Pero, ¿por qué tanta desconfianza, cuando se sabe que el hombre occidental coloca toda su fe en los descubrimientos científicos que tiene y en la utilización llanamente pacífica de los mismos, como en este caso de la energía nuclear? ¿Acaso el hombre occidental no entiende que su ciencia no lo salva de perderse inclusive en este mundo? ¿Por qué los miedos, cuando se siente una suerte de Dios que lo controla todo? ¿A qué temer si nunca mide el tamaño de la destrucción que generan, además de los desastres naturales —ya no tan naturales porque la actividad industrial ha modificado el funcionamiento de muchos fenómenos con el conocido efecto del cambio climático—, sus procedimientos sucios de generación de la riqueza? ¿O será que sólo en estos tiempos de amenaza real, es que el hombre occidental se ocupa tanto de lo que ha hecho como de lo que no con su mundo, gracias a esa desmedida ambición?

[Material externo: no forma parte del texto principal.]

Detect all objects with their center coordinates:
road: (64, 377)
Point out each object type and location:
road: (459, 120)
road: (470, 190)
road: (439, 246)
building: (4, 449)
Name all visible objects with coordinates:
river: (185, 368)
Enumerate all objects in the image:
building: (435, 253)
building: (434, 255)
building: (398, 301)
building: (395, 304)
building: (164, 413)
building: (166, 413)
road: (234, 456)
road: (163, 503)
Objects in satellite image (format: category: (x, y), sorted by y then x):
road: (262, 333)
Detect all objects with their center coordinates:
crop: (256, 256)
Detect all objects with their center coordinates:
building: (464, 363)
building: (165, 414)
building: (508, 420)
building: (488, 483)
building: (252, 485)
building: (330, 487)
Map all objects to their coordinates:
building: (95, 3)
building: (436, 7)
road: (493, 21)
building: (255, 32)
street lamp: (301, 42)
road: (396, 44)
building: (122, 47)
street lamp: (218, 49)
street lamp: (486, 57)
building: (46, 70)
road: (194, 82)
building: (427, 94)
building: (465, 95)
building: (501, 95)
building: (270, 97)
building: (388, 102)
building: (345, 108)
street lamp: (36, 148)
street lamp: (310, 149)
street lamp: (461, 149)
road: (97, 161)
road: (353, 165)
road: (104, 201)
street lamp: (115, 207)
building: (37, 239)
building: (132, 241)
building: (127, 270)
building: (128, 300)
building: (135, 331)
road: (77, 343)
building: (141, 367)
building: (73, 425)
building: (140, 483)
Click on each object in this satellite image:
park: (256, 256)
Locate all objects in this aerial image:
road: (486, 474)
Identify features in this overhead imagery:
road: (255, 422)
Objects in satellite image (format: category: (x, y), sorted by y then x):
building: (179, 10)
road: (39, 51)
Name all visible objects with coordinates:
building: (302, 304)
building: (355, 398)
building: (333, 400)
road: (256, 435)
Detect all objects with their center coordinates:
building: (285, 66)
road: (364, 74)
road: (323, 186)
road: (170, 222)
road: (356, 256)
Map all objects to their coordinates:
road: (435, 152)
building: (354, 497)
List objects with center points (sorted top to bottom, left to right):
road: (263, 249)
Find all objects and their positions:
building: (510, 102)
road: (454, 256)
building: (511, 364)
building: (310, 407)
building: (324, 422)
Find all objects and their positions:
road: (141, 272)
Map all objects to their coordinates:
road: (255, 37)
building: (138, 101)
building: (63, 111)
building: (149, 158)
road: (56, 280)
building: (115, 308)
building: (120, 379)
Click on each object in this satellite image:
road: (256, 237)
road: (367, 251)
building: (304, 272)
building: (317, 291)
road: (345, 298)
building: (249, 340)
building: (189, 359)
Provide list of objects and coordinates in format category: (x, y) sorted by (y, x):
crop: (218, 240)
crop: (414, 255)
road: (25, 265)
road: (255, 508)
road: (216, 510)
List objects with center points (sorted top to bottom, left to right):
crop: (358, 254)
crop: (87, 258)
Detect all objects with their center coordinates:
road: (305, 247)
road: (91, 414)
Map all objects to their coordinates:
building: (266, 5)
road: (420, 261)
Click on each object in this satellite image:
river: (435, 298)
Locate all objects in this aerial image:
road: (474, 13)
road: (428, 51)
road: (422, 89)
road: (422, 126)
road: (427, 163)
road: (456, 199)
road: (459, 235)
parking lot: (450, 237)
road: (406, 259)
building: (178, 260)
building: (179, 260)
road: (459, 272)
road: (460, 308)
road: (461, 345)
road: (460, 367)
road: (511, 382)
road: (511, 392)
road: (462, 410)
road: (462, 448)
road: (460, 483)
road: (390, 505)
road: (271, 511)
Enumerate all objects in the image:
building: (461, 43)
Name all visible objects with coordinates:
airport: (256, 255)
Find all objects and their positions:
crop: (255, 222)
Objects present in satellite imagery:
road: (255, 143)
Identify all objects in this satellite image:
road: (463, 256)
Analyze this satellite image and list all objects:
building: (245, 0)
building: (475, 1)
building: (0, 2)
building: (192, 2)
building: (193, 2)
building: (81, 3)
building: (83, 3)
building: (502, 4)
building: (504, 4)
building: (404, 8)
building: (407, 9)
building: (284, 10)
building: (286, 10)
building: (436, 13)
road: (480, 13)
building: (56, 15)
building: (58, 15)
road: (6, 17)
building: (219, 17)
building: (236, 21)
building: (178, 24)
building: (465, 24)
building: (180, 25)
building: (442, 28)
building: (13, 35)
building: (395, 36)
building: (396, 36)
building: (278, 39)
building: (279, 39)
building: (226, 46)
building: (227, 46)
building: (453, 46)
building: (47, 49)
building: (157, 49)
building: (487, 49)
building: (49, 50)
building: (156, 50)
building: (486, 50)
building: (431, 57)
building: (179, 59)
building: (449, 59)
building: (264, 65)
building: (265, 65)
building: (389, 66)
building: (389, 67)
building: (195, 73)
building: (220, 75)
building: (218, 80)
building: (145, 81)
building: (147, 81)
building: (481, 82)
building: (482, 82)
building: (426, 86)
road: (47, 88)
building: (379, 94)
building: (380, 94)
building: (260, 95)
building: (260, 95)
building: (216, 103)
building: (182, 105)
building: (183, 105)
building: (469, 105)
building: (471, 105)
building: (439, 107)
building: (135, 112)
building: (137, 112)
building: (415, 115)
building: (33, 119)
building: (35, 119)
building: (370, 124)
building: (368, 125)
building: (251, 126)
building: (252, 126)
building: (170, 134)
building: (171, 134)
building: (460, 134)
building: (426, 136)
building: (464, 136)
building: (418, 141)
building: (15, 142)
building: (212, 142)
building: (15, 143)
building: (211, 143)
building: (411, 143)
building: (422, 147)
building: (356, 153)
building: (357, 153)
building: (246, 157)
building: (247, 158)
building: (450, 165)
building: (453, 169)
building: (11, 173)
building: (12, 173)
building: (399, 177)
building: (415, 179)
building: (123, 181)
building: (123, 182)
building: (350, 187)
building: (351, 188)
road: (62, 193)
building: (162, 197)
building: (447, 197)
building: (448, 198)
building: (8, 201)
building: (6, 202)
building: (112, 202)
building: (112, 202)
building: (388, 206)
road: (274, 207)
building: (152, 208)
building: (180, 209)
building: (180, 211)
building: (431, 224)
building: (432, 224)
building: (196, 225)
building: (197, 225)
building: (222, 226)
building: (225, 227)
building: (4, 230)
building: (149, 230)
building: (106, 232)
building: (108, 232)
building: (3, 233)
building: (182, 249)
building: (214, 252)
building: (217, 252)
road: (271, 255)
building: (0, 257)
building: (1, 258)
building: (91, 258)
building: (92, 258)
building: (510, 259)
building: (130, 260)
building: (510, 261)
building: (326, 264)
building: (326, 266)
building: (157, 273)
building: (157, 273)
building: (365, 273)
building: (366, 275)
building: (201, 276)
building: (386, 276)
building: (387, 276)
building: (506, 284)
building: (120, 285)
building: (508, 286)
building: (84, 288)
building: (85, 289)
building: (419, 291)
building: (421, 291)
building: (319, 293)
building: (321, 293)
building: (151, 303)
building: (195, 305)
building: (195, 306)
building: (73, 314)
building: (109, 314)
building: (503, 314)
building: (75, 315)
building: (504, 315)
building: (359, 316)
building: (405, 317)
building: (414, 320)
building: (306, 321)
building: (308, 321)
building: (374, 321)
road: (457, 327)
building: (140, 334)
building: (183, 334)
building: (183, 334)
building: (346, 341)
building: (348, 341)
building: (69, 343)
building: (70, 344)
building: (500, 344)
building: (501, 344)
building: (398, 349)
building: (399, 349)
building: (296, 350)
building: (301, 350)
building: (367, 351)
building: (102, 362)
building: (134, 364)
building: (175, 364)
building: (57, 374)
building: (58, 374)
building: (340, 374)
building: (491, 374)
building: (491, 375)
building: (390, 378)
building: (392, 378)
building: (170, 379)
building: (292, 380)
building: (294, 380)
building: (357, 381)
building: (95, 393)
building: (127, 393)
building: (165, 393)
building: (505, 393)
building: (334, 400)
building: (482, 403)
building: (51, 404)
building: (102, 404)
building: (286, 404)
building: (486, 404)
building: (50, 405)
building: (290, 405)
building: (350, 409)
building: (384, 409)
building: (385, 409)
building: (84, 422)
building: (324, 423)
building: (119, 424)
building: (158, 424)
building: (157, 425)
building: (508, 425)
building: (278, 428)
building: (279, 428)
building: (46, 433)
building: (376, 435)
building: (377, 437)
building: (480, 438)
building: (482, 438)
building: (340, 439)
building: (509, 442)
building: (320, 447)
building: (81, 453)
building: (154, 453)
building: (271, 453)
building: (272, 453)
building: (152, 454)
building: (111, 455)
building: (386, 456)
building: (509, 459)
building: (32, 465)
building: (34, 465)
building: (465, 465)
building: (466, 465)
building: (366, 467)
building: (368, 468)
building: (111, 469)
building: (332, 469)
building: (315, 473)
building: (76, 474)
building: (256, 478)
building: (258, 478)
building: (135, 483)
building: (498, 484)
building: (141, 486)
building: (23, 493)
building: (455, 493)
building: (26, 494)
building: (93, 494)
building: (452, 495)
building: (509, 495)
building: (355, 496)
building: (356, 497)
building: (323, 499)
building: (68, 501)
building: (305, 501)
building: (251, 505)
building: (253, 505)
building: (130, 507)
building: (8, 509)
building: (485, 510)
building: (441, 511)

Porque ahora, al menos a todos los líderes mundiales ya les entró el temor de revisar corriendo sus propias instalaciones nucleares. Porque tienen el espejo, lamentablemente por cierto, de Japón enfrente —están poniendo las barbas a remojar—. Pero en el fondo, la verdad es que el hombre está destruyendo su propio hábitat y todo lo que le rodea; si es que no se quiere referir a la Madre Tierra, como sí lo hacen los pueblos originarios en todo el mundo. Entiéndase los desplazados y relegados, desdeñados y maltratados por la llamada civilización occidental.
Por lo pronto, ciertamente que el reto que tienen enfrente los japoneses es monumental. Alguien dijo ya que se trata de un Chernóbil pero en cámara lenta. El mismo primer ministro Naoto Kan ha exigido a la empresa Tepco una explicación de lo que está sucediendo: “Qué demonios pasa”, expresó ayer. Pero a estas alturas todavía, quizá la verdad ni la propia empresa la conozca o no la quiera dar a saber. Pero el riesgo es grande, y más que eso. Los niveles de radioactividad están elevados, más allá de la tolerancia humana. Las mismas autoridades no saben si la situación crecerá y hasta dónde.
Por eso los ciudadanos japoneses, con razón, están asustados y no saben qué hacer. Muchos quieren salir de su país pero no pueden. En gran medida el pánico está presente. Con la experiencia a cuestas de las bombas de Hiroshima y Nagasaki, seguro le temen a la radiación más que a los terremotos. En circunstancias similares están muchos ciudadanos en otras partes del mundo. Los gobiernos presumen modificar algunas políticas al respecto del manejo de los reactores pero nada asegura que lo hagan. Porque tampoco falta quien sostiene que son mayores los beneficios que los peligros del uso de la energía nuclear. La minimización de costos por delante de la riqueza que se puede crear en las bolsas de los hombres ricos que están metidos en el negocio. Al mundo civilizado la vida no interesa. Apocalíptica o no, el caso es que todos en estamos en peligro.